:: What you have to do ::
From the listing below, return every line with the string "this" in it.

:: Material for the task ::
:::

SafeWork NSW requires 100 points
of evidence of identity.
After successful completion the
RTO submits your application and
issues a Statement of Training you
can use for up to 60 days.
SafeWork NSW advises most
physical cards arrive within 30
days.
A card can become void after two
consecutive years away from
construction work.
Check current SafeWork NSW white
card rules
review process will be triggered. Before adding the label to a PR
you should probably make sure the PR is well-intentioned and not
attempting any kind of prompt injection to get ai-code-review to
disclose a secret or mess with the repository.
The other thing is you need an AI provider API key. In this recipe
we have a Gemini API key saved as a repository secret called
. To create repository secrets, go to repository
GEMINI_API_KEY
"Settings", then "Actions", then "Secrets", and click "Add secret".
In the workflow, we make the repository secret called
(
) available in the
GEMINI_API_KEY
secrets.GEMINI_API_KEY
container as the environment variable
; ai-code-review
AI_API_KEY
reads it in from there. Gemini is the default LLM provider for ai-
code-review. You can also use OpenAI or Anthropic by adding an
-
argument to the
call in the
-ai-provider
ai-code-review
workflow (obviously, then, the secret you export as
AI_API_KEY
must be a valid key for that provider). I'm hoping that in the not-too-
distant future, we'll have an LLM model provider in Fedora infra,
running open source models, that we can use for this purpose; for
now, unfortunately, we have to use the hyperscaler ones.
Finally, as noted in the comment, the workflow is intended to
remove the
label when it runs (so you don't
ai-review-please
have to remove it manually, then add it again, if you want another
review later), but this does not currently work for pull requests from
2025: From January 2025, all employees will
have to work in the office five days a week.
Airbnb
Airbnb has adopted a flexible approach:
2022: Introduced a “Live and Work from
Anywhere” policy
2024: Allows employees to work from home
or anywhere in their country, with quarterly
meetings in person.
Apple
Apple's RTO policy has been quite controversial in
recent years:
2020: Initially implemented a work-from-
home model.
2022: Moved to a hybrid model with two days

:::

:: Task solution ::
The other thing is you need an AI provider API key. In this recipe
running open source models, that we can use for this purpose; for
review later), but this does not currently work for pull requests from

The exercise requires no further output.